The anti-corruption czar noted that “we found it amusing and laughable that the leadership of the second arm of government would leave their statutory duties and embark on a wild goose chase in the name of a “Solidarity visit” to a man that was accused of stealing his state dry when he was a governor of the state”. 

What exactly do they want to achieve by that visit, what are they telling the common Nigerians on the street that are not corrupt? What lessons are they passing on or indirectly inculcating in the minds of our younger generation or aspiring politicians? Are they telling us that corruption pays? Are they telling us that they were and are still with him in his struggles to escape the law from catching up with him? Is the solidarity visit meant to assure him (i.e Kalu) that come what may, his seat at the Senate will not be declared vacant? Or are they indirectly telling Nigerians that birds of a feather will always flock together, come what may. 

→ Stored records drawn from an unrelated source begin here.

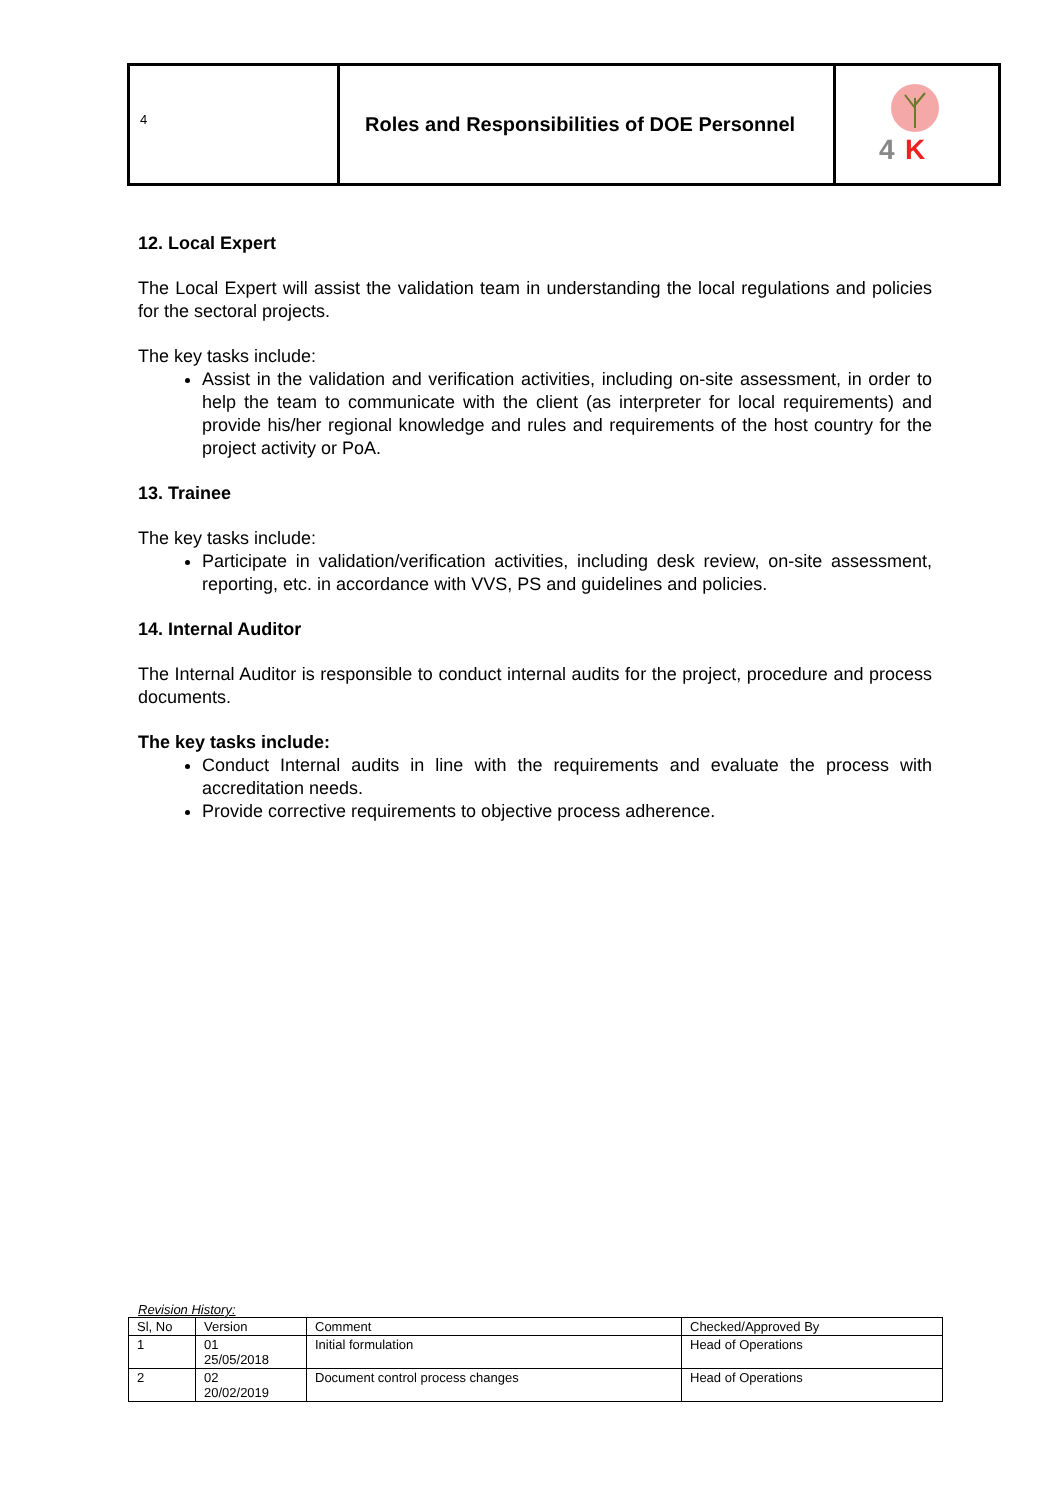| 4 | Roles and Responsibilities of DOE Personnel | 4 K |
12. Local Expert
The Local Expert will assist the validation team in understanding the local regulations and policies for the sectoral projects.
The key tasks include:
Assist in the validation and verification activities, including on-site assessment, in order to help the team to communicate with the client (as interpreter for local requirements) and provide his/her regional knowledge and rules and requirements of the host country for the project activity or PoA.
13. Trainee
The key tasks include:
Participate in validation/verification activities, including desk review, on-site assessment, reporting, etc. in accordance with VVS, PS and guidelines and policies.
14. Internal Auditor
The Internal Auditor is responsible to conduct internal audits for the project, procedure and process documents.
The key tasks include:
Conduct Internal audits in line with the requirements and evaluate the process with accreditation needs.
Provide corrective requirements to objective process adherence.
Revision History:
| Sl, No | Version | Comment | Checked/Approved By |
| 1 | 01 25/05/2018 | Initial formulation | Head of Operations |
| 2 | 02 20/02/2019 | Document control process changes | Head of Operations |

The CACOL boss added “we therefore call for an explanation from the leadership of the Senate to let Nigerians know what they set out to achieve with the visit to Orji Uzor Kalu. We also call on them to always see their position as the representatives of the people whom they would have to report to at one time or the other. They should also note that their actions or inactions are being recorded on the pages of history and that even generations yet unborn would read about all what they are doing now. Moreover, members of the hallowed chamber ought to serve as role models and lead by showing good examples that the incoming generations can always learn from and not portray themselves as members of “big boys club” that are always above the law”.